■ Page:
## Start

2002-12-26 Thread Benjamin Pflugmann
Hello.

On Thu 2002-12-26 at 09:26:09 -0500, [EMAIL PROTECTED] wrote:
 i would try using php to have you page connect to the mysql database.. The code gets 
parsed
 first then is loaded into the browser...so the user  pass for the database is never 
seen.. i
 would use something like:
 
 $db = mysql_connect(localhost, mysql-user, mysql-user-password);
  mysql_select_db(whatever-database-name,$db);

Huh? How does this differ from the original problem with Perl? The
script has to be world-readable in order to allow the web server
account to read it in[1] and therefore anyone with shell access or access
to write CGI scripts can read it.

Bye,

Benjamin


[1] in the scenary presented by the original poster.


[...]
  On Wed 2002-12-25 at 13:15:58 +0200, [EMAIL PROTECTED] wrote:
   Hi all,
  
   I want to make a CGI program in Perl that queries a MySQL database, and the
   problem is that I need to write the password for the database in the program
   and this password can be seen by any user that has an account on that
   server.

## End

■ Collected data:
## Start

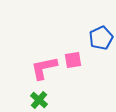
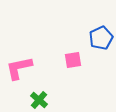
pink L-shape: moved 25 px left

## End

■ The exercise: Transcribe the mailing-list post word for word between "On Thu 2002-12-26" and "can read it.", inclusive.

■ Reply:
On Thu 2002-12-26 at 09:26:09 -0500, [EMAIL PROTECTED] wrote:
 i would try using php to have you page connect to the mysql database.. The code gets 
parsed
 first then is loaded into the browser...so the user  pass for the database is never 
seen.. i
 would use something like:
 
 $db = mysql_connect(localhost, mysql-user, mysql-user-password);
  mysql_select_db(whatever-database-name,$db);

Huh? How does this differ from the original problem with Perl? The
script has to be world-readable in order to allow the web server
account to read it in[1] and therefore anyone with shell access or access
to write CGI scripts can read it.